This Day (Lagos)

Nigeria: Operators Condemn Move to Remove CBN's Banking Supervisory Role

Financial market analysts have criticised the latest move by the House of Representatives to set up an independent body that will be responsible for banking supervision in the country.

The experts, who spoke to THISDAY in Lagos, argued that such legislation may distort the system as well as negate the statutory role for creation of the Central Bank of Nigeria (CBN).

Chairman, House of Representatives Committee on Banking and Currency, Hon. Jones Onyereri, had informed THISDAY on Monday that the House was working on a legislation that could strip the CBN of oversight over the banking system and transfer it to an independent body that will be responsible for banking supervision.

The proposed law, according to the lawmaker, would result in the withdrawal of the banking supervisory function of the central bank, leaving it to oversee monetary policies and currency management.

Onyereri had said: "We are trying to take that banking supervisory function away from the CBN because if you look at it closely, especially in Nigeria, most of the problems we have in the industry has to do with supervision. For some reason, we believe that the hands of the central bank are full.

"Creating an independent body will enable the CBN to focus on its mandate of price stability and monetary policy."

But Managing Director/Chief Executive Officer, Financial Derivatives Company Limited, Mr. Bismarck Rewane, said the move by the lawmakers was precipitated, saying that "we cannot come out with a therapy without diagnosis."

"The United Kingdom had done it and has gone full cycle. The European central bank is back to regulating the banks in Europe. However, in the United States, the office of the Controller of Currency is the one that regulates the banks. But I am saying that today, in term of financial services regulation; I do not see that as a major problem.

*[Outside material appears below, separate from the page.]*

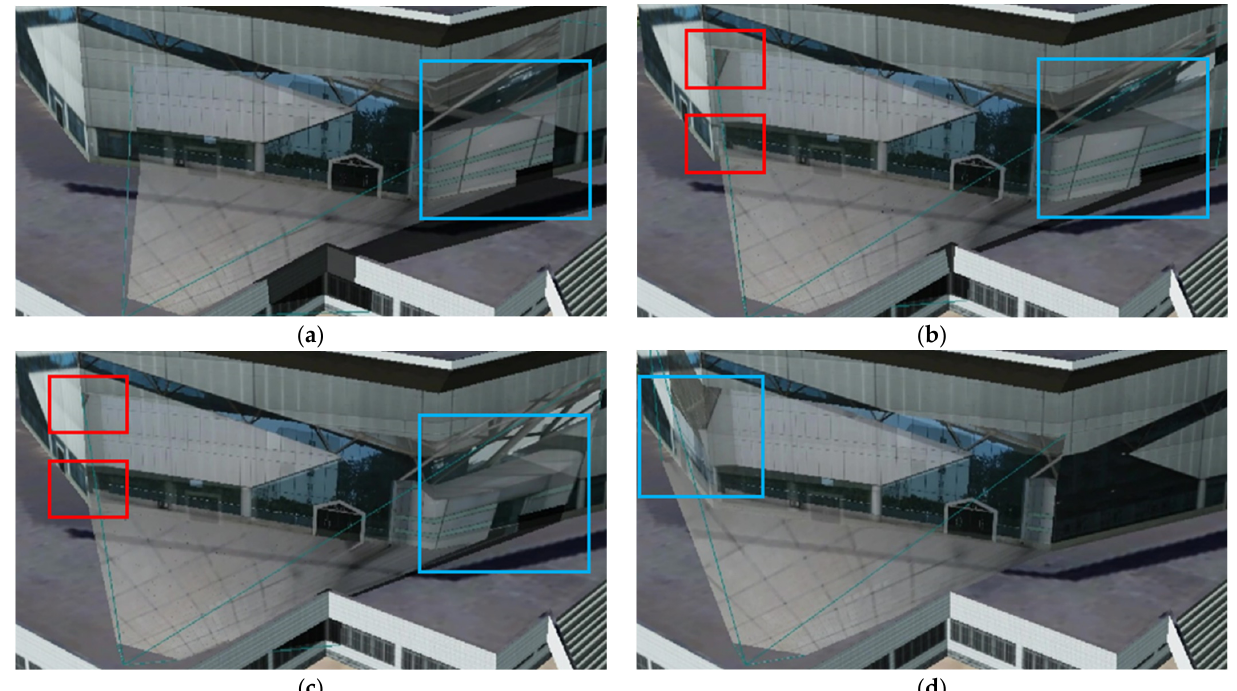
Figure 12. Experimental results of dynamic projection texture mapping at different moments under low transparency. ( a – d ) show the results of the dynamic fusion at different moments of low trans- parency. The red boxes show the error characteristics with respect to the distance from the line of sight. The blue boxes indicate the error characteristics related to the depth of projection.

I think that we should focus more in making sure that monetary policy is aligned with the broad macroeconomic objectives of the country, rather than trying to canibalise the powers of the CBN in any form," Rewane said

Also, a Senior Analyst at BGL Securities Limited, Mr. Femi Ademola, described the banking sector as a very sensitive sector in the economy, saying that in most case, it is a direct barometer of the economy.

As a result of this, Ademola stressed the need for the sector to be carefully managed and supervised to the benefit of the economy.

He explained: "The experience of the Nigerian banking sector in recent years has not been very pleasing due to the avoidable disruptions that had been following the appointment of a new CBN Governor. The consolidation exercise of 2005 and the banking reform that started in 2009 created unnecessary disruptions in the economy which perhaps led to the plans by lawmakers to take away the banking supervisory role from the CBN.

"By creating an independent body to oversee banking supervision, Nigeria would have decided to adopt the British system where banking supervision is being handled by the Financial Services Authority (FSA). However, due to the perceived failure of this model to prevent the banking crisis in the UK, the British government has decided to remove banking supervision from the FSA and added to the mandate of the Bank of England (BoE), the same model we currently operate in Nigeria, which also appear to be inadequate here."

Continuing, the financial market analysts pointed out that: "What this means is that even the proposed plans of the lawmakers may not work. However, we wouldn't know until we have tried it. Different economies choose different models as appropriate.

"While I am not a fan of political inference in the financial system, in response to the global financial crisis, most countries are trying out alternative models to determine which is most appropriate. The lawmakers must carry the public along, be receptive to contrary views and conduct adequate investigations before deciding on what model to adopt."

Also, the Managing Director of a leading investment banking firm who pleaded to remain anonymous said the legislation would only lead to duplication of responsibilities, "at a time when federal government is talking about reduction in number of agencies."